De acordo com o Banco Mundial, este desempenho ficou a dever-se a um conjunto de reformas levadas a cabo por Moçambique que melhoraram os processos de insolvência de empresas e do registo de propriedade privada. Mas isso não chega para ganhar a confiança dos empresários, que ficou beliscada com a recente decisão de o Governo voltar a congelar o reembolso do IVA líquido às empresas.
Não foi a primeira vez que o Governo tomou esta decisão. Estima-se que nos últimos anos o Estado moçambicano tenha acumulado cerca de 113 milhões de euros de dívidas com os agentes económicos referentes ao reembolso do IVA. Este ano teve a novidade de alicerçado a essa decisão o Governo ter anteriormente prometido que não o faria.
A economia vive de confiança. Quando é violada, os agentes económicos cortam imediatamente relações e, por arrasto, afundam a economia.
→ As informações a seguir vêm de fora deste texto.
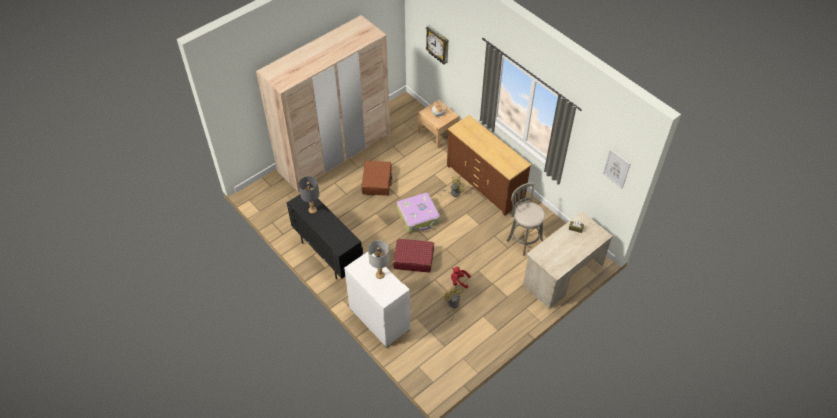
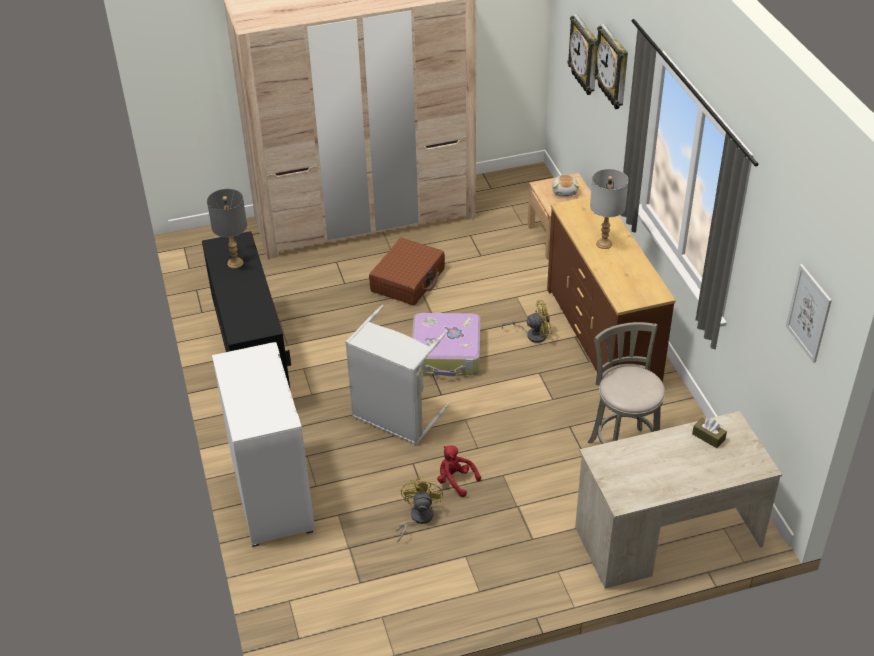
camera: 25 degrees right, 10 degrees down
grey table lamp [368,240,389,279] -> grey table lamp moved to [590,169,628,249]
red suitcase [393,239,434,272] -> grey laundry basket [345,305,449,445]
none -> wall clock [594,24,628,109]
Nyusi terá que batalhar contra essa situação, por forma a que o futuro do país não seja penhorado. E terá que trabalhar afincadamente para garantir a devida sustentabilidade das contas do Estado, que hoje estão longe de serem as mais saudáveis.
De acordo com o Orçamento rectificativo para este ano, o Estado enfrenta um défice orçamental de 17,5%, que é fortemente financiamento pelo apoio dos doadores. Além disso, segundo dados do FMI, Moçambique chegará ao final deste ano com um défice da Balança de Transações correntes equivalente a 48% do PIB, o mais elevado entre os países da África Subsariana.
No horizonte, Nyusi tem a oportunidade de mudar o rumo do país. De colocar Moçambique num novo patamar de desenvolvimento. E ao longo desta viagem, os moçambicanos esperam apenas que o novo Presidente da República leve uma vontade enorme de concretizar os sonhos de toda uma nação.